**Problem description:** Please write out all the data that follows exactly, without the pictures.
━━━ The input
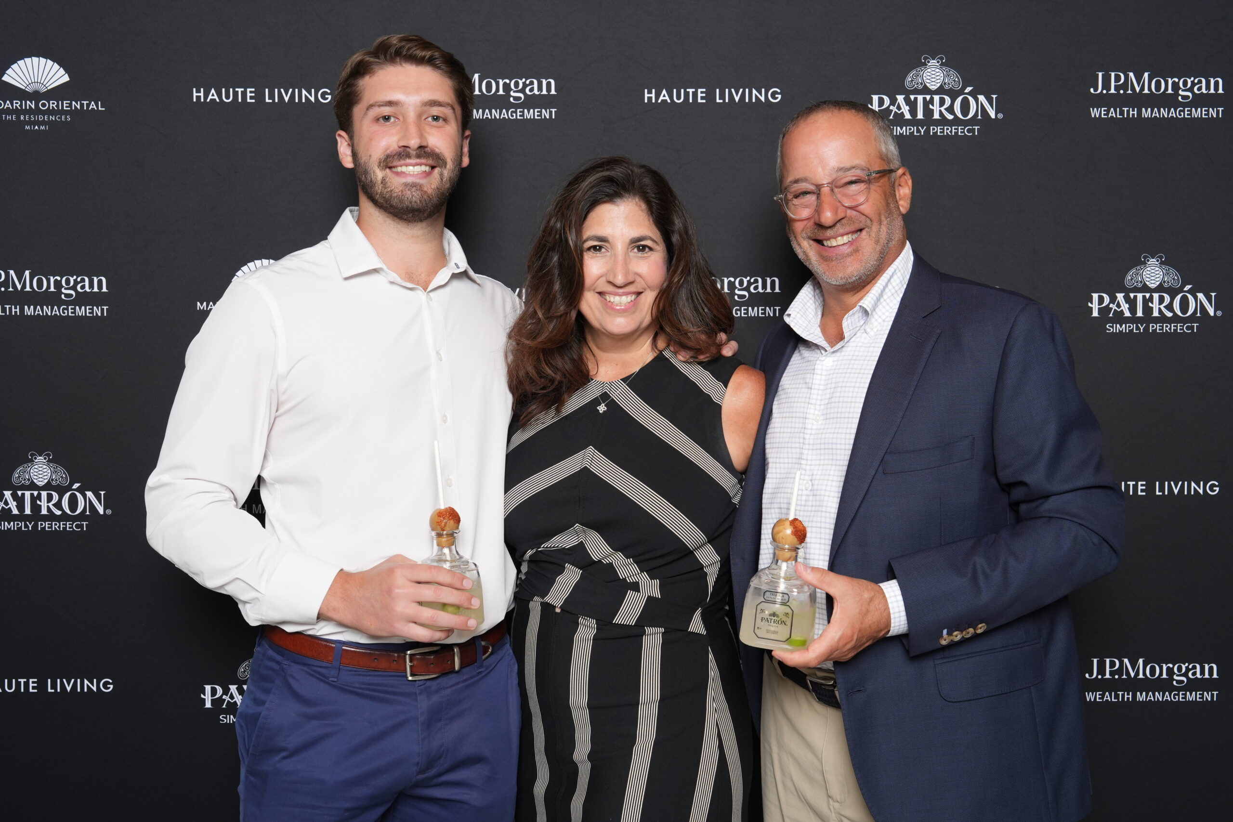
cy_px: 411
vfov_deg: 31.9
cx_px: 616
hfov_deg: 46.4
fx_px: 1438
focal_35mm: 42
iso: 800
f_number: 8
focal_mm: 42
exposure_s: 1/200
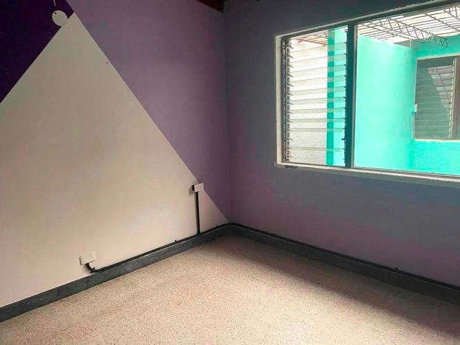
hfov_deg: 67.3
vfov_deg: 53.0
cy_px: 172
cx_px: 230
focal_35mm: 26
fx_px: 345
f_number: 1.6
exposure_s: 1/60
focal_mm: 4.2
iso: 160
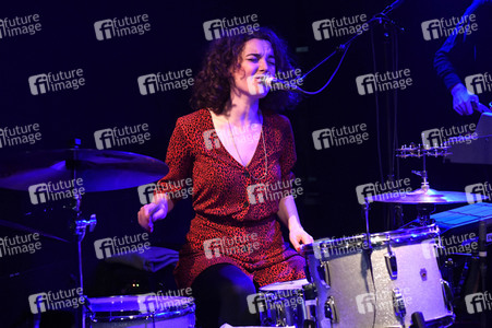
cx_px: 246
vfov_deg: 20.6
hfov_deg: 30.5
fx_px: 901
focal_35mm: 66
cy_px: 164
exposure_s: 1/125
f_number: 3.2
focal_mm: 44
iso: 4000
━━━━━━
**Reply to the task:**
cy_px: 411
vfov_deg: 31.9
cx_px: 616
hfov_deg: 46.4
fx_px: 1438
focal_35mm: 42
iso: 800
f_number: 8
focal_mm: 42
exposure_s: 1/200
hfov_deg: 67.3
vfov_deg: 53.0
cy_px: 172
cx_px: 230
focal_35mm: 26
fx_px: 345
f_number: 1.6
exposure_s: 1/60
focal_mm: 4.2
iso: 160
cx_px: 246
vfov_deg: 20.6
hfov_deg: 30.5
fx_px: 901
focal_35mm: 66
cy_px: 164
exposure_s: 1/125
f_number: 3.2
focal_mm: 44
iso: 4000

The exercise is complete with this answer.